Render every entry verbatim.

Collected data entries
· · · · ·

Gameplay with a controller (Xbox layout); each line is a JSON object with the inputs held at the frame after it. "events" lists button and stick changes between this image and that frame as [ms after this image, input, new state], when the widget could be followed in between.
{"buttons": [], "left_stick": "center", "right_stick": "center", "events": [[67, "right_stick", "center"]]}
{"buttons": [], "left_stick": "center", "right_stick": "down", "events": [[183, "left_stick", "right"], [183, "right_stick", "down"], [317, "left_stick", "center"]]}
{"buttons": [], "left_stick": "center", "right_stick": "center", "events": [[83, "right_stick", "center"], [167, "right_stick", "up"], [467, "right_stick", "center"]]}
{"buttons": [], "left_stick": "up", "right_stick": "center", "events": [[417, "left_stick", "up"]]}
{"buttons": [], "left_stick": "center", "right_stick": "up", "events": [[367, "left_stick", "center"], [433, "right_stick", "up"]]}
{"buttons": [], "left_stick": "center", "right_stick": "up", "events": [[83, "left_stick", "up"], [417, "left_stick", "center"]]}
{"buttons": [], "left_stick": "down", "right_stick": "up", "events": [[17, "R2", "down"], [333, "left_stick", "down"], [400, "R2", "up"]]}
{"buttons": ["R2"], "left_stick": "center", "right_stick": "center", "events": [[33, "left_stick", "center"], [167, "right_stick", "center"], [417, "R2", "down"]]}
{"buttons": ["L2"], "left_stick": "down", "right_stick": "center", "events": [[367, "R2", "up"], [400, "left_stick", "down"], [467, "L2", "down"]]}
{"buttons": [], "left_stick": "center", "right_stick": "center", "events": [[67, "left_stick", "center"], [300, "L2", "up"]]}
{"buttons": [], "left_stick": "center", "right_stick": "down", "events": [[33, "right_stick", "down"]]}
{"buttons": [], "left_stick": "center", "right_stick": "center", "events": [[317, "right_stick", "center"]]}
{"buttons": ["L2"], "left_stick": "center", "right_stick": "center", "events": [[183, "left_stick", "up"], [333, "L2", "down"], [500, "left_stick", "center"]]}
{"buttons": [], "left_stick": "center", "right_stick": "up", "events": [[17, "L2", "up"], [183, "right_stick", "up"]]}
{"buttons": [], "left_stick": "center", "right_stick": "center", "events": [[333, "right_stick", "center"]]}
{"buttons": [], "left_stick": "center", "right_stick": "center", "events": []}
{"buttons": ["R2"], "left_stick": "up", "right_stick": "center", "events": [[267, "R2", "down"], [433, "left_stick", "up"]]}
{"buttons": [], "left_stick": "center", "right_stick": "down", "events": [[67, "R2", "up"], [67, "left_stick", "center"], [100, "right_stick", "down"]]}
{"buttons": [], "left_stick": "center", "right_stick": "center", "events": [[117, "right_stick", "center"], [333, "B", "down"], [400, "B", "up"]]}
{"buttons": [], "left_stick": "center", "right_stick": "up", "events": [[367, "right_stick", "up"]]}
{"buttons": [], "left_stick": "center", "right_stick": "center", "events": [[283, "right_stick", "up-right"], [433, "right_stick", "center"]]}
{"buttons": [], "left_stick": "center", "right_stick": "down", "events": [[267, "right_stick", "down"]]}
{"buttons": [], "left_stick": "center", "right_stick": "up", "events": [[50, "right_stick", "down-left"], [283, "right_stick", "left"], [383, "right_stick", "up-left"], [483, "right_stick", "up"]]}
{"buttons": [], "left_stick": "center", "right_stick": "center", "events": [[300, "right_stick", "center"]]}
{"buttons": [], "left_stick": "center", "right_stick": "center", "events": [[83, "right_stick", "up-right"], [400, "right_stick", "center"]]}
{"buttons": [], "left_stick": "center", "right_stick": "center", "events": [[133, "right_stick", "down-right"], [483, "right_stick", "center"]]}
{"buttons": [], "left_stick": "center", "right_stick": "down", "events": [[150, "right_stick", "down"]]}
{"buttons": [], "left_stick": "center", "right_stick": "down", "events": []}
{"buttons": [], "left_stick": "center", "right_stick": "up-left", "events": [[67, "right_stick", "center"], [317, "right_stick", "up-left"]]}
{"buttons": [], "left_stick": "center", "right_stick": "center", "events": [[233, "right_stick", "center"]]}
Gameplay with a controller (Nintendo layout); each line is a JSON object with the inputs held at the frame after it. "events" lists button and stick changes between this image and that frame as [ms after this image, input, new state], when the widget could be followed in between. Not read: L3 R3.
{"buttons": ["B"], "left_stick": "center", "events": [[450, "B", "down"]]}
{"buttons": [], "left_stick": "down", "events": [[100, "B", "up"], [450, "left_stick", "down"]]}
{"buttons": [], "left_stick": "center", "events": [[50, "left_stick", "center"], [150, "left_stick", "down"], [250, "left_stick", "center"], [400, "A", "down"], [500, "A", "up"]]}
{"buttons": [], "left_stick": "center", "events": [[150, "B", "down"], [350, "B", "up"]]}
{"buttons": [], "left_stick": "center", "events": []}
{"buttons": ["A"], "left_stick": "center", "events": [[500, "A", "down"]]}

· · · · ·

RESULT BELOW:
Gameplay with a controller (Xbox layout); each line is a JSON object with the inputs held at the frame after it. "events" lists button and stick changes between this image and that frame as [ms after this image, input, new state], when the widget could be followed in between.
{"buttons": [], "left_stick": "center", "right_stick": "center", "events": [[67, "right_stick", "center"]]}
{"buttons": [], "left_stick": "center", "right_stick": "down", "events": [[183, "left_stick", "right"], [183, "right_stick", "down"], [317, "left_stick", "center"]]}
{"buttons": [], "left_stick": "center", "right_stick": "center", "events": [[83, "right_stick", "center"], [167, "right_stick", "up"], [467, "right_stick", "center"]]}
{"buttons": [], "left_stick": "up", "right_stick": "center", "events": [[417, "left_stick", "up"]]}
{"buttons": [], "left_stick": "center", "right_stick": "up", "events": [[367, "left_stick", "center"], [433, "right_stick", "up"]]}
{"buttons": [], "left_stick": "center", "right_stick": "up", "events": [[83, "left_stick", "up"], [417, "left_stick", "center"]]}
{"buttons": [], "left_stick": "down", "right_stick": "up", "events": [[17, "R2", "down"], [333, "left_stick", "down"], [400, "R2", "up"]]}
{"buttons": ["R2"], "left_stick": "center", "right_stick": "center", "events": [[33, "left_stick", "center"], [167, "right_stick", "center"], [417, "R2", "down"]]}
{"buttons": ["L2"], "left_stick": "down", "right_stick": "center", "events": [[367, "R2", "up"], [400, "left_stick", "down"], [467, "L2", "down"]]}
{"buttons": [], "left_stick": "center", "right_stick": "center", "events": [[67, "left_stick", "center"], [300, "L2", "up"]]}
{"buttons": [], "left_stick": "center", "right_stick": "down", "events": [[33, "right_stick", "down"]]}
{"buttons": [], "left_stick": "center", "right_stick": "center", "events": [[317, "right_stick", "center"]]}
{"buttons": ["L2"], "left_stick": "center", "right_stick": "center", "events": [[183, "left_stick", "up"], [333, "L2", "down"], [500, "left_stick", "center"]]}
{"buttons": [], "left_stick": "center", "right_stick": "up", "events": [[17, "L2", "up"], [183, "right_stick", "up"]]}
{"buttons": [], "left_stick": "center", "right_stick": "center", "events": [[333, "right_stick", "center"]]}
{"buttons": [], "left_stick": "center", "right_stick": "center", "events": []}
{"buttons": ["R2"], "left_stick": "up", "right_stick": "center", "events": [[267, "R2", "down"], [433, "left_stick", "up"]]}
{"buttons": [], "left_stick": "center", "right_stick": "down", "events": [[67, "R2", "up"], [67, "left_stick", "center"], [100, "right_stick", "down"]]}
{"buttons": [], "left_stick": "center", "right_stick": "center", "events": [[117, "right_stick", "center"], [333, "B", "down"], [400, "B", "up"]]}
{"buttons": [], "left_stick": "center", "right_stick": "up", "events": [[367, "right_stick", "up"]]}
{"buttons": [], "left_stick": "center", "right_stick": "center", "events": [[283, "right_stick", "up-right"], [433, "right_stick", "center"]]}
{"buttons": [], "left_stick": "center", "right_stick": "down", "events": [[267, "right_stick", "down"]]}
{"buttons": [], "left_stick": "center", "right_stick": "up", "events": [[50, "right_stick", "down-left"], [283, "right_stick", "left"], [383, "right_stick", "up-left"], [483, "right_stick", "up"]]}
{"buttons": [], "left_stick": "center", "right_stick": "center", "events": [[300, "right_stick", "center"]]}
{"buttons": [], "left_stick": "center", "right_stick": "center", "events": [[83, "right_stick", "up-right"], [400, "right_stick", "center"]]}
{"buttons": [], "left_stick": "center", "right_stick": "center", "events": [[133, "right_stick", "down-right"], [483, "right_stick", "center"]]}
{"buttons": [], "left_stick": "center", "right_stick": "down", "events": [[150, "right_stick", "down"]]}
{"buttons": [], "left_stick": "center", "right_stick": "down", "events": []}
{"buttons": [], "left_stick": "center", "right_stick": "up-left", "events": [[67, "right_stick", "center"], [317, "right_stick", "up-left"]]}
{"buttons": [], "left_stick": "center", "right_stick": "center", "events": [[233, "right_stick", "center"]]}
Gameplay with a controller (Nintendo layout); each line is a JSON object with the inputs held at the frame after it. "events" lists button and stick changes between this image and that frame as [ms after this image, input, new state], when the widget could be followed in between. Not read: L3 R3.
{"buttons": ["B"], "left_stick": "center", "events": [[450, "B", "down"]]}
{"buttons": [], "left_stick": "down", "events": [[100, "B", "up"], [450, "left_stick", "down"]]}
{"buttons": [], "left_stick": "center", "events": [[50, "left_stick", "center"], [150, "left_stick", "down"], [250, "left_stick", "center"], [400, "A", "down"], [500, "A", "up"]]}
{"buttons": [], "left_stick": "center", "events": [[150, "B", "down"], [350, "B", "up"]]}
{"buttons": [], "left_stick": "center", "events": []}
{"buttons": ["A"], "left_stick": "center", "events": [[500, "A", "down"]]}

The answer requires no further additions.